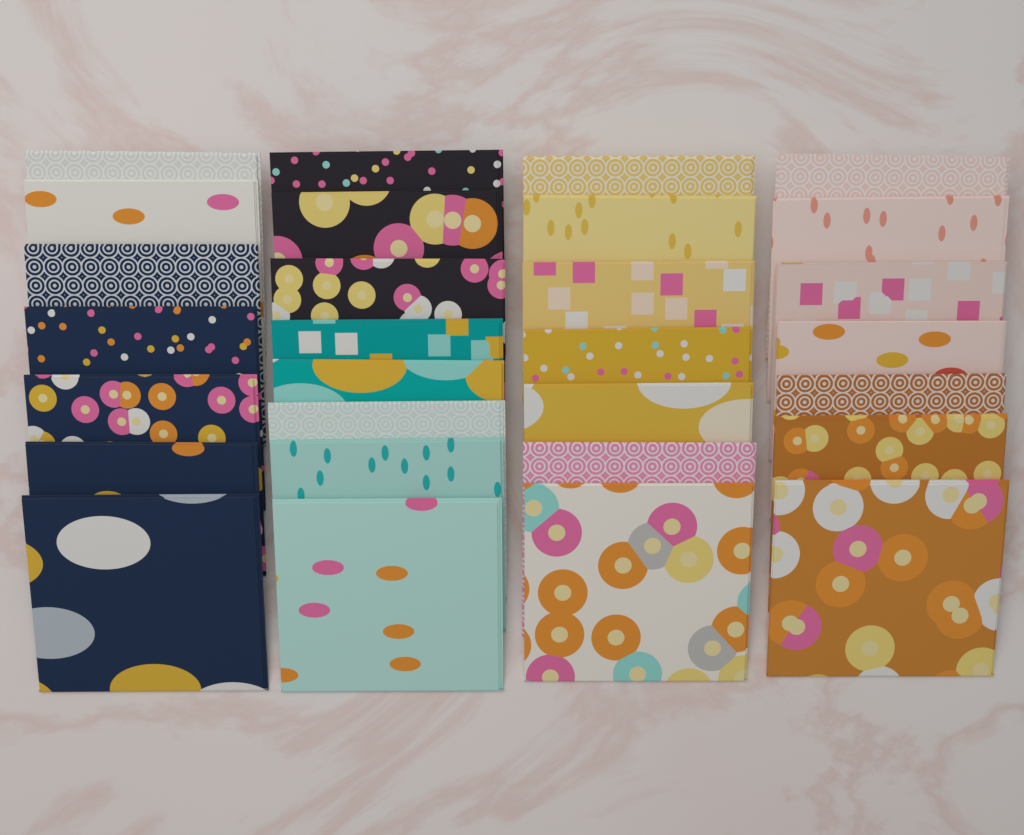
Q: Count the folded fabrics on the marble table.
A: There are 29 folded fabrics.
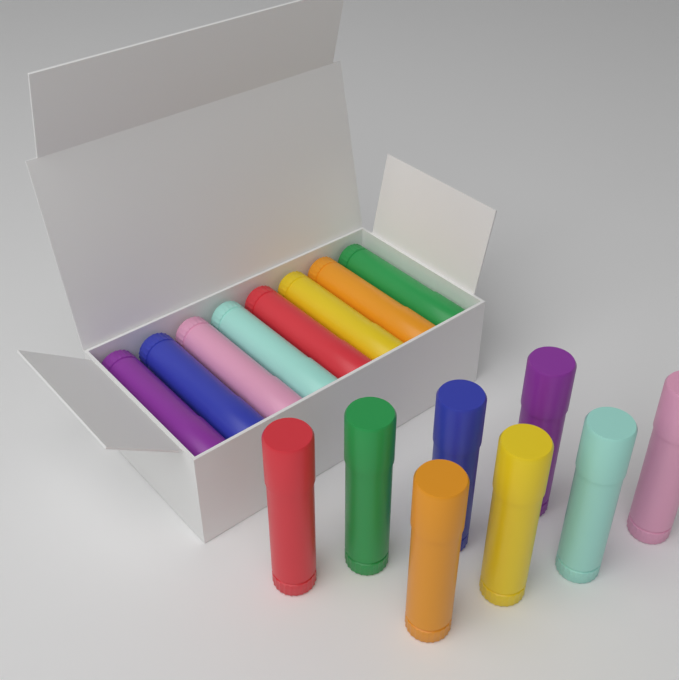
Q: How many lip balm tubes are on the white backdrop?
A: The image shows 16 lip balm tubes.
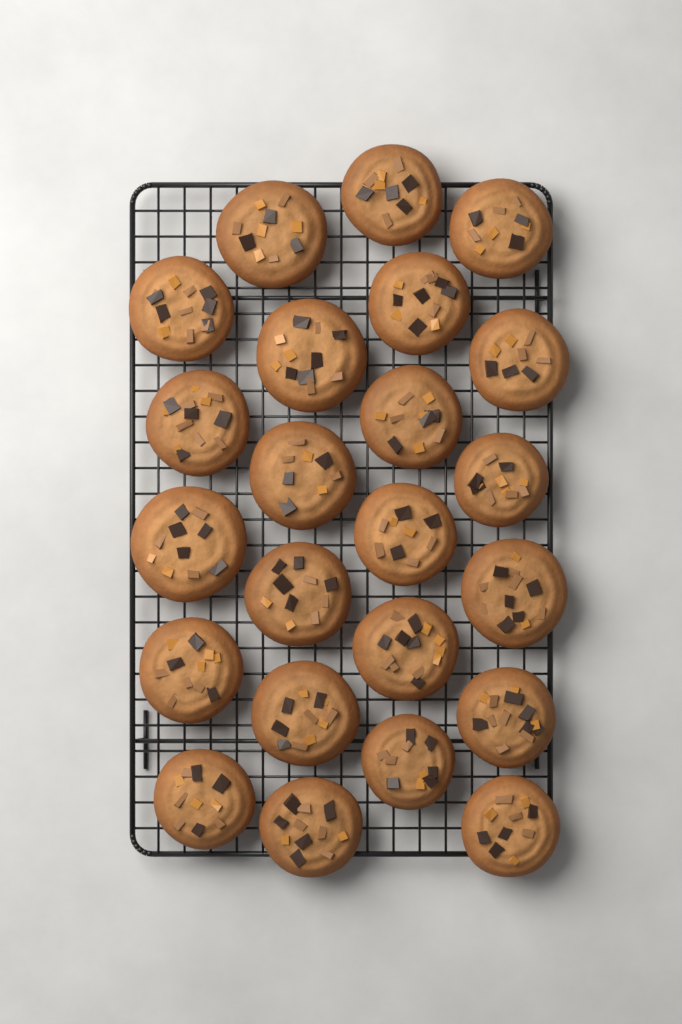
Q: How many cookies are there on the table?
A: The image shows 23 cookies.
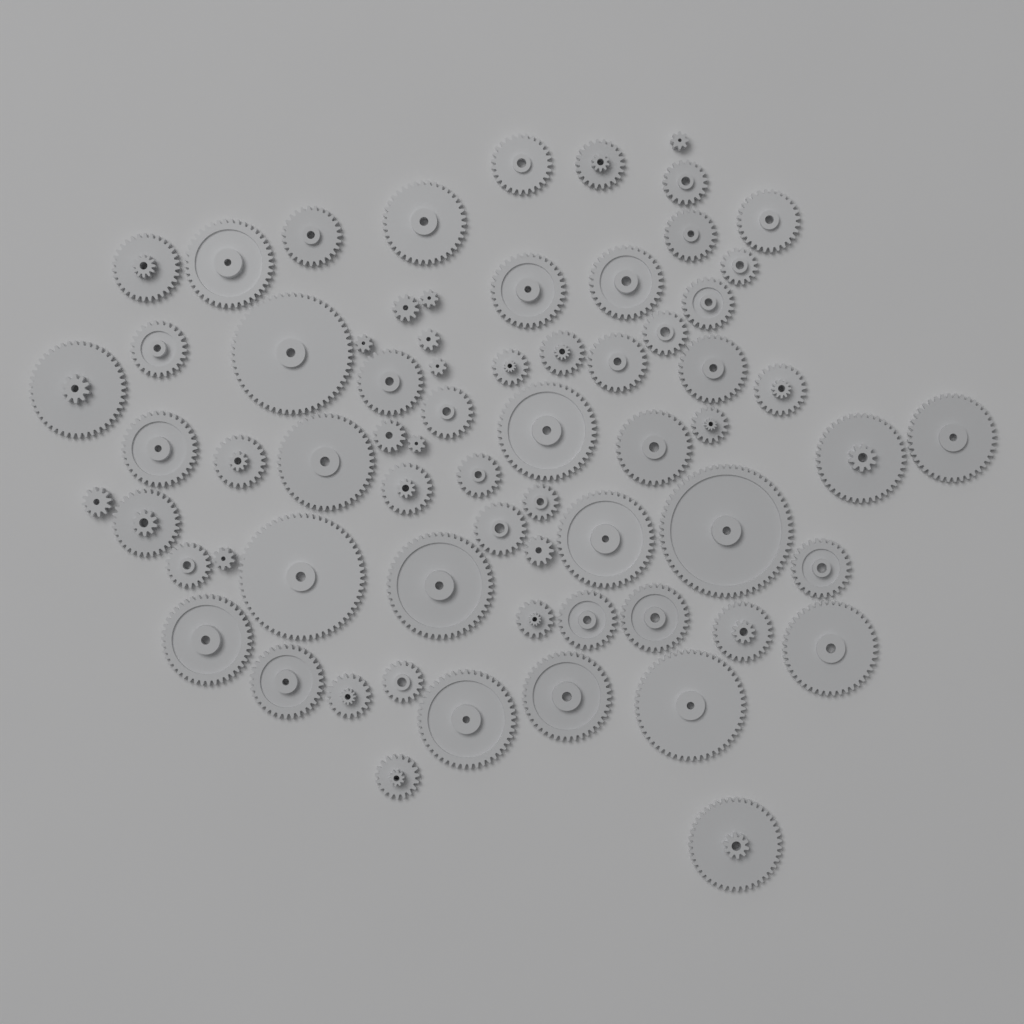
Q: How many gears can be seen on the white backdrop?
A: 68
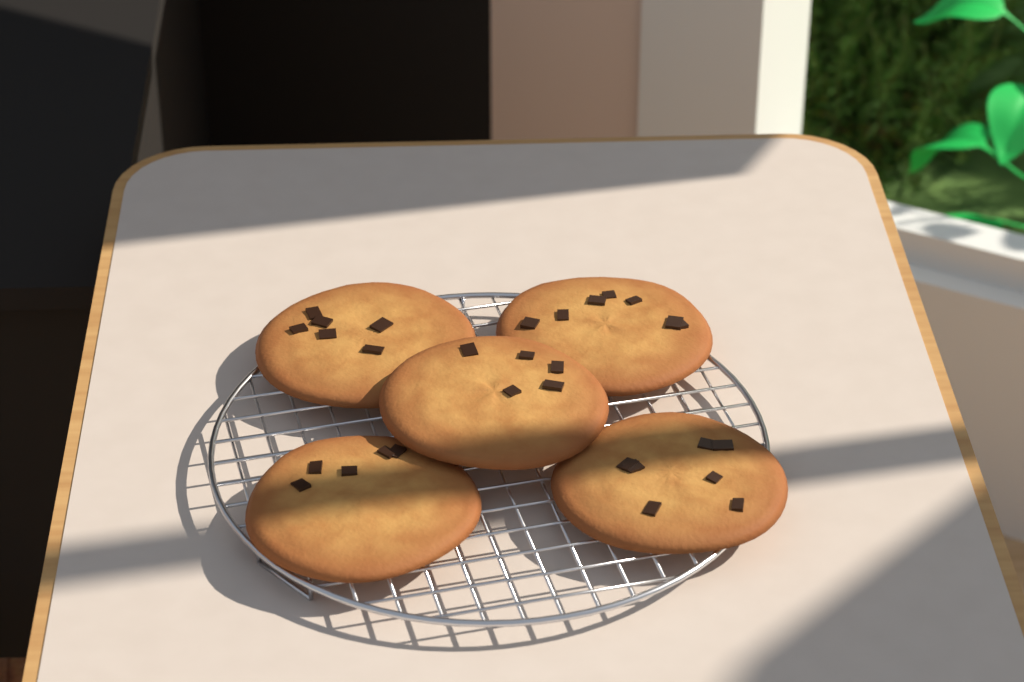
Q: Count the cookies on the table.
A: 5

| To do |
Please copy out every item above word for word, leaving out the pictures.

| Exercise result |
Q: Count the folded fabrics on the marble table.
A: There are 29 folded fabrics.
Q: How many lip balm tubes are on the white backdrop?
A: The image shows 16 lip balm tubes.
Q: How many cookies are there on the table?
A: The image shows 23 cookies.
Q: How many gears can be seen on the white backdrop?
A: 68
Q: Count the cookies on the table.
A: 5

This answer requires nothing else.